A Look Back At The Largest LBO Ever –

For good or for ill – and a final call on that depends on who you ask – leveraged buyouts jumped to the forefront of the financial world in 1988, when Kohlberg Kravis Roberts & Co. began its now legendary quest to buy tobacco and food powerhouse RJR Nabisco. Immortalized in print in the book Barbarians at The Gate, and in a subsequent made for television movie, the $25 billion deal still stands, by far, as the largest LBO ever completed and a seminal event for the buyouts industry as a whole. Meanwhile, for some in the general public, the buyout, which had a total value of $31.4 billion (the $25 billion cash price plus debt assumed by KKR), is remembered as one of the defining symbols of the 1980s era of corporate greed.

“Just the pure size of the transaction as well as the fact that this deal sort of ended up being the last hurrah of Drexel Burnham Lambert – whose power to raise money meant no company was immune from a takeover – these two elements kind of crystallized and made the deal something everyone was watching,” says a source close to the deal.

The battle for RJR began in late October 1988 when F. Ross Johnson, president and chief executive officer at RJR Nabisco, launched a management-led LBO bid for the company at $75 a share for a total value of $17 billion. Word that one of the country’s biggest brand-name companies was in play at a price that seemed cheap to some sparked interest in financial circles, and KKR launched a competing bid for RJR on Oct. 24, offering $90 a share. Just over a month of jockeying, deal structuring and back-and-forth bidding later, KKR won the auction for the company with a $109 per share offer for some $25 billion in total value. Kravis and Roberts became famous, while Johnson became the physical embodiment of greed (his picture running on a Dec.1988, cover of TIME Magazine next to the headline “A Game of Greed”).

KKR invested a staggering $3.2 billion of total equity into RJR Nabisco, expecting the deal to be worth the time and effort put into the transaction. Unfortunately for KKR, the RJR Nabisco deal did not perform up to expectations. “At the time of the deal, no one anticipated, which meant no one was ready to factor into their financial models, the anti-smoking sentiment that gripped the country after 1989 and the litigation hits tobacco companies took,” the source says. “If you just looked at the normal price increases that one would have expected to occur, the thing was a grand slam.”

In 1995, KKR launched an initial public offering of 19% of its Nabisco business, which netted approximately $1.2 billion. Late that year, KKR acquired Borden Inc. through a $2 billion stock swap using RJR Nabisco shares. KKR also sold the rest of its remaining 8% stake of RJR shares in early 1995 for a price reported to be about $5.73 a share, which was only ever so slightly more than the $5.63 per share on an adjusted cost basis that KKR paid to acquire RJR.

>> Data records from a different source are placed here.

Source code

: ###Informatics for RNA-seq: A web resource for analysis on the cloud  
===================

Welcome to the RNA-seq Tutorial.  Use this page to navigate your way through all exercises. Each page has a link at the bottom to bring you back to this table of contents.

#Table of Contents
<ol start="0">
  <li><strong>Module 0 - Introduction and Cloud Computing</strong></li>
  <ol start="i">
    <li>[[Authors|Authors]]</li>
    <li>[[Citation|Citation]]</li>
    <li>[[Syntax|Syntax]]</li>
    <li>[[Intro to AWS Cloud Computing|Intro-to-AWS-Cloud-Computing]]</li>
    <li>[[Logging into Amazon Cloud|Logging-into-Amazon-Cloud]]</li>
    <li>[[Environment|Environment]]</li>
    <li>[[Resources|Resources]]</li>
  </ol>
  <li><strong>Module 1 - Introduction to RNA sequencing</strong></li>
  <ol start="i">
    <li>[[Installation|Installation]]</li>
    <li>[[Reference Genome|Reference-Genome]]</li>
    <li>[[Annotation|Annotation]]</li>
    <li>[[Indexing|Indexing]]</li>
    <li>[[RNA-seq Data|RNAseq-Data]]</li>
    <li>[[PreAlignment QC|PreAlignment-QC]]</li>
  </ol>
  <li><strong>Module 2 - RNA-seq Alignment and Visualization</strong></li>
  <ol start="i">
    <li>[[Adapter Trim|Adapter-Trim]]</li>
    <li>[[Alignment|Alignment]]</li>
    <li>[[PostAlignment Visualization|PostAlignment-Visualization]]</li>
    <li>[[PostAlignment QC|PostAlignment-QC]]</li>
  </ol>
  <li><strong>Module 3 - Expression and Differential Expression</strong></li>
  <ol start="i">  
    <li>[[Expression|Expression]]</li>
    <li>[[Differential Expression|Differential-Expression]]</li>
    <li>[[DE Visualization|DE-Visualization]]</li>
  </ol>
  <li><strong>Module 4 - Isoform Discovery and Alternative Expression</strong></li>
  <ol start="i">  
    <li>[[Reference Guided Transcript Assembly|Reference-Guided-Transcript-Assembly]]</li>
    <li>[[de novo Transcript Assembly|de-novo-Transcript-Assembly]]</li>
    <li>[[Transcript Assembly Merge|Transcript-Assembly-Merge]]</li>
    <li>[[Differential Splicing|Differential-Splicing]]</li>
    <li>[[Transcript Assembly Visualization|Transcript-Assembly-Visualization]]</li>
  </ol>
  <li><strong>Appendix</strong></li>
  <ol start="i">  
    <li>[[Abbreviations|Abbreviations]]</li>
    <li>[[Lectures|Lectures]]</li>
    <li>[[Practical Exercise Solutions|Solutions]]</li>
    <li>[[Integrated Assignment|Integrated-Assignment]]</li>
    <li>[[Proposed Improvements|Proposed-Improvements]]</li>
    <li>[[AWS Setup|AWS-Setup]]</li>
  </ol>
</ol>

The fizzling of what was supposed to be a signature deal both for the industry and for KKR does not seem to have had staggering negative after-effects, beyond affecting the firm’s overall rate of return. “In terms of how it affected the firm, they had a lot of money tied up in the transaction that hasn’t gotten them any great returns, so that’s not good,” says a GP that was close to the deal. “But the company did well, it divided up, paid off its debt, created value.”

“KKR made a huge bet which, ultimately didn’t pay off,” says the original source. “But the fact that they still have the faith of their key investors shows how strong their other deals have performed.” There is plenty of evidence to support this view, including the fact that KKR’s Millennium Fund has raised more than $5 billion over the last two years.

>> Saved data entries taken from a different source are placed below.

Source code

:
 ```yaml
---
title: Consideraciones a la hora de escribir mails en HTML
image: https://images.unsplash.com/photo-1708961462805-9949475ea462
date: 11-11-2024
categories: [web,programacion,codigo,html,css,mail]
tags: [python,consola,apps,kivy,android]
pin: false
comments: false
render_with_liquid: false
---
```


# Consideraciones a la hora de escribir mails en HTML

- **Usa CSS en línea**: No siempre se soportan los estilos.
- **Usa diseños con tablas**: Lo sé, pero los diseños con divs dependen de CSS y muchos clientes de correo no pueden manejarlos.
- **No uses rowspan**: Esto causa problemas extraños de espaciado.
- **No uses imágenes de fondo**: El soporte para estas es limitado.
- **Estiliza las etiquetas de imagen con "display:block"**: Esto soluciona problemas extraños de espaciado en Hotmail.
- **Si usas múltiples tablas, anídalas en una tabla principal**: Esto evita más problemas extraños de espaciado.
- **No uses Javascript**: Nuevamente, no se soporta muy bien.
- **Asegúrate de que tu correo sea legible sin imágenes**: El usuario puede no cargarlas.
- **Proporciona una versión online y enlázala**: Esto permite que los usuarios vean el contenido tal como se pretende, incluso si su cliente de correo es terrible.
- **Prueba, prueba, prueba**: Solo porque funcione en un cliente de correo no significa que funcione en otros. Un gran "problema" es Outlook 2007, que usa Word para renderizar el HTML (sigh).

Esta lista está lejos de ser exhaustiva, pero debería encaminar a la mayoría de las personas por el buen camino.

Although it has become a cliche to note that records are made to be broken, most agree it is unlikely the industry will ever see a deal as large as the RJR Nabisco buyout.

“Could you raise $30 billion to purchase a company now?” asks the GP source. “The high yield market is not as effervescent as it was. The bank debt market isn’t as effervescent. So you’d need more equity today….Considering you could even do it, you’d have to put in the neighborhood of $10 billion in equity. I’m not sure there’s that much out there in terms of value.”

The size of the possible $8 billion buyout of Qwest Communications International Inc.’s yellow pages division – the biggest potential deal the buyout market has seen in some time – pales in comparison to the RJR Nabisco deal. KKR also claims the second largest LBO of all-time with the $8.7 billion purchase of Beatrice in 1986.